Une possible gestion commune de l'eau à Djenné?
Le dernier chapitre de nos histoires WPS au Mali nous emmène dans la commune de Djenné, au sud de Mopti, qui est confrontée aux mêmes défis que les autres communes qui longent le Delta : le tarissement des mares, fleuves et puits, est dû à la sécheresse et à la désertification de la région et les autorités publiques peinent à ralentir ces dégâts qui enveniment les relations entre les différentes communautés. C’est pourquoi à Djenné, le Forum WPS a aussi été établi pour mettre en œuvre des dialogues de résolution de conflits et d’engagement communautaire en abordant les conflits liés à l’utilisation des ressources en eau, en travaillant au renforcement des capacités des acteurs locaux et en promouvant le dialogue et la coopération entre les parties prenantes.
Moctar Touré travaille dans la fonction publique et est chargé de la sensibilisation des producteurs pour une gestion durable de l’eau, de l’irrigation et de l’abreuvement en adoptant un système de culture consommant peu d’eau. Il explique que la surexploitation des ressources naturelles dans le Delta Intérieur nuit aux écosystèmes qui sont également les moyens de subsistance des populations locales.
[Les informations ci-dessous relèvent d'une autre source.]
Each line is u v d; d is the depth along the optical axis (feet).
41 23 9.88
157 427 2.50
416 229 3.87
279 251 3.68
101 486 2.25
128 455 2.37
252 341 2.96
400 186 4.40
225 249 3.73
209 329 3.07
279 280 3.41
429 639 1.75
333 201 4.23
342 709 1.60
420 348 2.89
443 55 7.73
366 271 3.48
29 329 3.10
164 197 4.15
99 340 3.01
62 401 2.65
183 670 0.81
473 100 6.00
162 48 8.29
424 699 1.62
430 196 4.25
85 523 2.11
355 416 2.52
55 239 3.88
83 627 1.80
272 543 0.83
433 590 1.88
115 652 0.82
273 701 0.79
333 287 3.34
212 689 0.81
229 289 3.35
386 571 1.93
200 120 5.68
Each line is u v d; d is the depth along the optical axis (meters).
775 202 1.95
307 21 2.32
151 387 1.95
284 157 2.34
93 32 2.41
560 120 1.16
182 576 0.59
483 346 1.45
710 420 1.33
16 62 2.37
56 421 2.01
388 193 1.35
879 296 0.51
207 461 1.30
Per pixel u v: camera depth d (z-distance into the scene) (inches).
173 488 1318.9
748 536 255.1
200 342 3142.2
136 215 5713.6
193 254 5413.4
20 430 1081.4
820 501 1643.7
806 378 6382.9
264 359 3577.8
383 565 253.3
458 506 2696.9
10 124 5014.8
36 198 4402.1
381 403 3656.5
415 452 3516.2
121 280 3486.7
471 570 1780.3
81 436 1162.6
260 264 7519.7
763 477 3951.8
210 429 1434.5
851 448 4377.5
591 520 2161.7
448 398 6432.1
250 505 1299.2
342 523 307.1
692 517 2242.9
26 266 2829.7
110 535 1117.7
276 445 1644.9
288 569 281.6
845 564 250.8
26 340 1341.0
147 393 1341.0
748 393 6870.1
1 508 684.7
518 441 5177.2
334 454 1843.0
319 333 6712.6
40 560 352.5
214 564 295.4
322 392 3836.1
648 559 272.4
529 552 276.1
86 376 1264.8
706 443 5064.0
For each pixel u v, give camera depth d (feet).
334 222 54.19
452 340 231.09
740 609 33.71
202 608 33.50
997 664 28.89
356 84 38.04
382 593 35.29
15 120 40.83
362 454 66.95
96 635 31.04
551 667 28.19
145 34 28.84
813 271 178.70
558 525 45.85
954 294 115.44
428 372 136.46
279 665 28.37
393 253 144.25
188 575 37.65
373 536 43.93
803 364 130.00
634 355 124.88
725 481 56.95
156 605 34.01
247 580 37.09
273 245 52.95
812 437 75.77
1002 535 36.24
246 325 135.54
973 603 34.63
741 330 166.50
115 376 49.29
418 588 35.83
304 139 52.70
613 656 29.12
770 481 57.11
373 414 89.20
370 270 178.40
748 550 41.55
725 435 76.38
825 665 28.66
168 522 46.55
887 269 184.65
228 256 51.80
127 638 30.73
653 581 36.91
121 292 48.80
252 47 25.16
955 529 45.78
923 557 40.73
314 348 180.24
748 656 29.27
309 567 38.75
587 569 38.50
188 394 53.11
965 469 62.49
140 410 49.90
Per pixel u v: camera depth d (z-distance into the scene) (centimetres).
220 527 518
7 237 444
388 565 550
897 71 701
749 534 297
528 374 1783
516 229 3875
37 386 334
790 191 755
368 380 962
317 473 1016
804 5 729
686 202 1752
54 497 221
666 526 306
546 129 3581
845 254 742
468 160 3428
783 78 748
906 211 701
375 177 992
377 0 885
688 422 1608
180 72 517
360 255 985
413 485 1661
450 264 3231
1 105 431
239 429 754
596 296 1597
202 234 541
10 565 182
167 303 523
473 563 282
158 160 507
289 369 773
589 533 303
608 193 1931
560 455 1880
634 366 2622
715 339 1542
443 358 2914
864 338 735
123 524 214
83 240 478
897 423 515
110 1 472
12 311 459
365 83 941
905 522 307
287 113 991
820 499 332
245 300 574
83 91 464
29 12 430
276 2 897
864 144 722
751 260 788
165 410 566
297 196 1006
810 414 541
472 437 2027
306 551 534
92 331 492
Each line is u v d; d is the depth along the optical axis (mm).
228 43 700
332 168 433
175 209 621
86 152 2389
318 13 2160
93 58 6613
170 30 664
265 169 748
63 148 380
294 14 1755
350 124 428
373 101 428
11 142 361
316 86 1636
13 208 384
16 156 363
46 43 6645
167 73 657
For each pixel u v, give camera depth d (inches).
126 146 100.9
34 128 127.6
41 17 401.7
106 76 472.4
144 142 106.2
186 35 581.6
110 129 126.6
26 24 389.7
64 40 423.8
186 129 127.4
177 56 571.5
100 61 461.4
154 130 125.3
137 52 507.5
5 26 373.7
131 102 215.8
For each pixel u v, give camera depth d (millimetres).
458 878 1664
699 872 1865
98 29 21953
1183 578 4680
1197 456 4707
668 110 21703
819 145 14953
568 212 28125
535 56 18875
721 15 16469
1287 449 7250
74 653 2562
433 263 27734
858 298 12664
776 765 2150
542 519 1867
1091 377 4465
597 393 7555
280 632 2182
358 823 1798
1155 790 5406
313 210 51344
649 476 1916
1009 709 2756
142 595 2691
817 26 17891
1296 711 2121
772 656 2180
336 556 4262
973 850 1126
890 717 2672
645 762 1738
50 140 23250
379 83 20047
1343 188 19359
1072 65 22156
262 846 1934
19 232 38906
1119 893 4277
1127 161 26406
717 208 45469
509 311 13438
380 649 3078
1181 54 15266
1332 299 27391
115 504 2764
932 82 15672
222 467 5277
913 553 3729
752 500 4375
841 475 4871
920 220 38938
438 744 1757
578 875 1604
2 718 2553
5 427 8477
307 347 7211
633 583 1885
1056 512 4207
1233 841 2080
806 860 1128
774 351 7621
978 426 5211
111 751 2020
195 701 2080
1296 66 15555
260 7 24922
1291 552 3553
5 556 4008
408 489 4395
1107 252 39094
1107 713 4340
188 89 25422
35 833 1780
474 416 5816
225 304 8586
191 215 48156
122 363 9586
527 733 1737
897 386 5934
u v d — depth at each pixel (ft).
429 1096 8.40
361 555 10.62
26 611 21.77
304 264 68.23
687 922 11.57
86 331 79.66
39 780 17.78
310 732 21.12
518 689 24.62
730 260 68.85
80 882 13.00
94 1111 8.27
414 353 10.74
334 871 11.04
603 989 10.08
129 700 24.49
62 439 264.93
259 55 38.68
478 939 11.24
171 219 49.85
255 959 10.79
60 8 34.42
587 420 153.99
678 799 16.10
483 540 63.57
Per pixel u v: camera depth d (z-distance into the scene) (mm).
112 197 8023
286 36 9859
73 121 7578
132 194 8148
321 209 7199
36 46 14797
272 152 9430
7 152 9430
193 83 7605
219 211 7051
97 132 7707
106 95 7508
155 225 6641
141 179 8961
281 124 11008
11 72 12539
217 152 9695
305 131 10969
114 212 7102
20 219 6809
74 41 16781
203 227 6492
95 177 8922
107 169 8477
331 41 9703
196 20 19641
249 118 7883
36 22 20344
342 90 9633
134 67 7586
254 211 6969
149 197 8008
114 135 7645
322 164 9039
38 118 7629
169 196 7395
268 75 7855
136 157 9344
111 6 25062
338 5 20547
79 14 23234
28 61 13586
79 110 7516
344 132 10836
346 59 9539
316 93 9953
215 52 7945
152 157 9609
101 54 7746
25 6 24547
Il affirme tout de même que les autorités locales, avec l’aide de partenaires, ont pris connaissance de l’ampleur du problème et commencent à travailler sur le développement et le renforcement de comités de gestion de l’eau.
L’évaluation des ressources en eau est une condition préalable et indispensable au développement durable et à une gestion rationnelle de l’eau. Elle est capitale pour la planification, la conception, la construction, l’exploitation et l’entretien des systèmes d’irrigation et de drainage.
Moctar Touré
Konssissi Tientato vit aussi à Djenné et est propriétaire d’une marre de pêche. Son travail quotidien tourne autour de l’eau et explique qu’au fil des années, il a été témoin du tarissement du fleuve Niger, dont les conséquences directes sont l’assèchement de sa marre pêche et la diminution du nombre de poissons.
Avant, nous pouvions pêcher durant plus de 4 mois par an, maintenant cette période s’est réduite à 2 mois seulement.
Konssissi Tientato
Bien que les habitants de Djenné aient conscience du stress environnemental et de la rareté des ressources en eau, Konssissi explique que le défi majeur vient de la gestion de ce stress qui cause de multiples conflits au sein de la commune et des différents acteurs locaux. Le Barrage Pondorie en est le parfait exemple : situé à l’entrée de la ville, chaque année, les pécheurs, agriculteurs et éleveurs se querellent pour la gestion du barrage selon leurs besoins. Car lorsque les pêcheurs ont besoin d’eau pour leur activité, les agriculteurs quant à eux ont besoin d’une terre sèche pour préparer les champs avec les semences, et les éleveurs ont besoin de nourrir leur bétail.
A Djenné, le Forum WPS a organisé des réunions mensuelles pour rassembler les acteurs locaux de la gestion de l’eau. Ils ont pu échanger sur la meilleure manière de résoudre les conflits entre eux. Cela a mené à une réduction des tensions entre acteurs locaux liés à la gestion des barrages et des conflits entre pêcheurs, agriculteurs et éleveurs à travers la création d’une piste pastorale. Et nombreuses ont été les organisations de la société civile locale, comme la Coordination des Associations Féminines et Organisations (CAFO), à applaudir et rejoindre le WPS Forum.
Selon Moctar, Konssissi et les autres acteurs locaux impliqués dans le Forum WPS, il reste important de mettre en place des solutions concrètes pour les habitants de la région en élaborant une Convention de Gestion Naturelle des ressources en eau, en homologuant et en mettant en œuvre des conventions pour les pêcheurs et en diffusant largement les textes de loi sur la gestion de l’eau. Les litiges terriens peuvent aussi être diminués grâce au renforcement des capacités de la Commissions Foncière et des cadres de concertation et de contrôle du respect des textes et lois en vigueur sont maintenant régulièrement organisés.
Se pencher sur les efforts mis en œuvre par WPS et les acteurs locaux des villes de Konna, Mopti et Djenné a permis de mettre en lumière des techniques de résilience et d’adaptation au changement climatique considérées jusque-là comme traditionnelles et désuètes. Et le cheminement parcouru par les acteurs locaux de ces communes nous prouve aujourd’hui qu’une gestion durable de l’eau est possible grâce au dialogue, à la coopération et à la restauration de techniques ancestrales de pêche, d’élevage et d’agriculture.